Recast the lines of all the items below as a Markdown table with columns n and Line, numbering each row and skipping blank lines. Leave the pictures out of your answer.

[Stored items]
+-------+

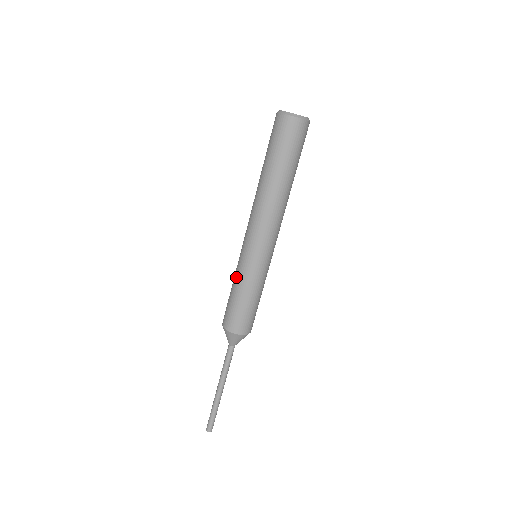
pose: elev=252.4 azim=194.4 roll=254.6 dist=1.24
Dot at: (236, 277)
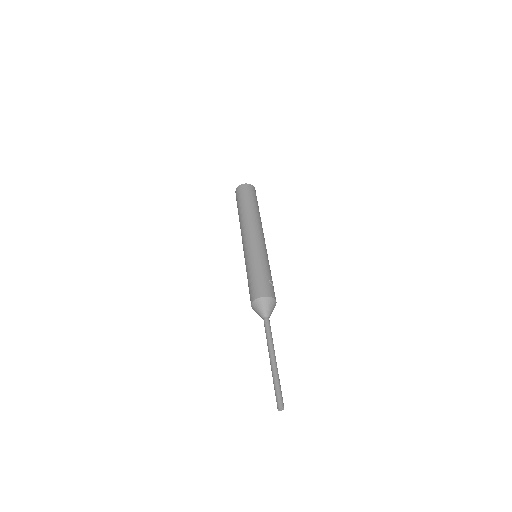
Dot at: occluded
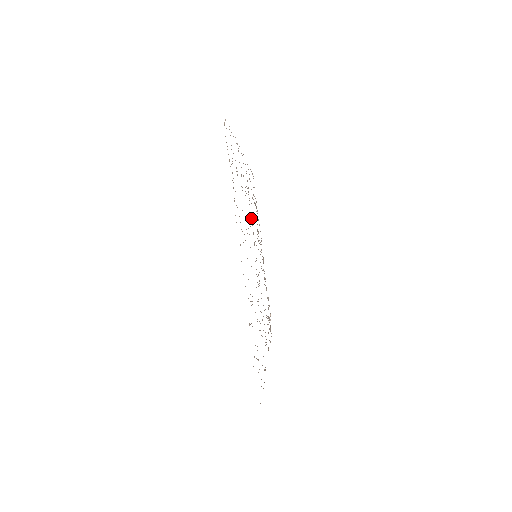
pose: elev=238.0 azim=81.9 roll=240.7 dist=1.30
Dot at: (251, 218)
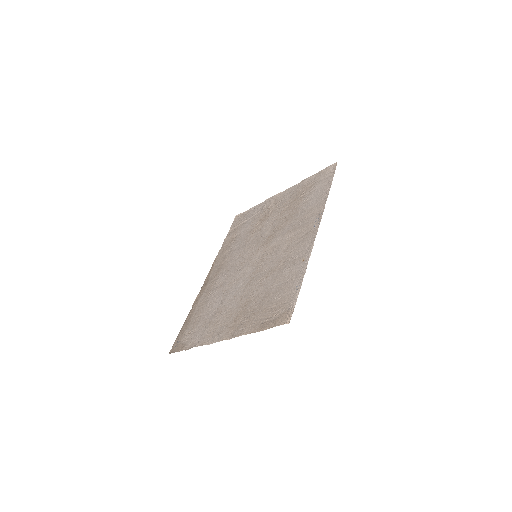
Dot at: (277, 246)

+-------+

# Complete output
| n | Line |
|---|---|
| 1 | pose: elev=252.4 azim=194.4 roll=254.6 dist=1.24 |
| 2 | Dot at: (236, 277) |
| 3 | Dot at: occluded |
| 4 | pose: elev=238.0 azim=81.9 roll=240.7 dist=1.30 |
| 5 | Dot at: (251, 218) |
| 6 | Dot at: (277, 246) |